Work required. Copy each of the following entries back without change.
● ● ● ● ●
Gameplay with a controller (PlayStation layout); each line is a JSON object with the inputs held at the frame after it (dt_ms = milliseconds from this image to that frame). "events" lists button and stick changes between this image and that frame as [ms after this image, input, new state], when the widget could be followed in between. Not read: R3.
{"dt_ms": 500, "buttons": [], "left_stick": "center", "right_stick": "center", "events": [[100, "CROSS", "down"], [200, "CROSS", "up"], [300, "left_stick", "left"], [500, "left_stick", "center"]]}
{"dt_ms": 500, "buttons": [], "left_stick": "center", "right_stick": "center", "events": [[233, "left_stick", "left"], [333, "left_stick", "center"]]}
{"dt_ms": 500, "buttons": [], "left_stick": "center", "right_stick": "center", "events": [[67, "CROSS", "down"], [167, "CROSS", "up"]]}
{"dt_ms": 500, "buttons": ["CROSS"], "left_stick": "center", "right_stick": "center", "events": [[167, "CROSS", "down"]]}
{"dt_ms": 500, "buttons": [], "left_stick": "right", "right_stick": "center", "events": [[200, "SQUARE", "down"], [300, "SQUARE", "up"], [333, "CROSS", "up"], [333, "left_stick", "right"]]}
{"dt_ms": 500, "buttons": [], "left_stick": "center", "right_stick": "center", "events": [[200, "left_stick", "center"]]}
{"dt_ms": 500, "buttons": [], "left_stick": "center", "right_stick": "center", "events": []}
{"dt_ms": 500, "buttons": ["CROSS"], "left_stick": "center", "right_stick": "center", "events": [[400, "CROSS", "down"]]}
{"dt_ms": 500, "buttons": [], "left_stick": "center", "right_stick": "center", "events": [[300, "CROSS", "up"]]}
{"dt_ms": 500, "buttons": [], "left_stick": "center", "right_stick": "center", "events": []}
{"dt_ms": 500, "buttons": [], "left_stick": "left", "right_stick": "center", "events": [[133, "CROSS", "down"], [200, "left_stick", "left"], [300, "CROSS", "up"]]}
● ● ● ● ●
Solution.
Gameplay with a controller (PlayStation layout); each line is a JSON object with the inputs held at the frame after it (dt_ms = milliseconds from this image to that frame). "events" lists button and stick changes between this image and that frame as [ms after this image, input, new state], when the widget could be followed in between. Not read: R3.
{"dt_ms": 500, "buttons": [], "left_stick": "center", "right_stick": "center", "events": [[100, "CROSS", "down"], [200, "CROSS", "up"], [300, "left_stick", "left"], [500, "left_stick", "center"]]}
{"dt_ms": 500, "buttons": [], "left_stick": "center", "right_stick": "center", "events": [[233, "left_stick", "left"], [333, "left_stick", "center"]]}
{"dt_ms": 500, "buttons": [], "left_stick": "center", "right_stick": "center", "events": [[67, "CROSS", "down"], [167, "CROSS", "up"]]}
{"dt_ms": 500, "buttons": ["CROSS"], "left_stick": "center", "right_stick": "center", "events": [[167, "CROSS", "down"]]}
{"dt_ms": 500, "buttons": [], "left_stick": "right", "right_stick": "center", "events": [[200, "SQUARE", "down"], [300, "SQUARE", "up"], [333, "CROSS", "up"], [333, "left_stick", "right"]]}
{"dt_ms": 500, "buttons": [], "left_stick": "center", "right_stick": "center", "events": [[200, "left_stick", "center"]]}
{"dt_ms": 500, "buttons": [], "left_stick": "center", "right_stick": "center", "events": []}
{"dt_ms": 500, "buttons": ["CROSS"], "left_stick": "center", "right_stick": "center", "events": [[400, "CROSS", "down"]]}
{"dt_ms": 500, "buttons": [], "left_stick": "center", "right_stick": "center", "events": [[300, "CROSS", "up"]]}
{"dt_ms": 500, "buttons": [], "left_stick": "center", "right_stick": "center", "events": []}
{"dt_ms": 500, "buttons": [], "left_stick": "left", "right_stick": "center", "events": [[133, "CROSS", "down"], [200, "left_stick", "left"], [300, "CROSS", "up"]]}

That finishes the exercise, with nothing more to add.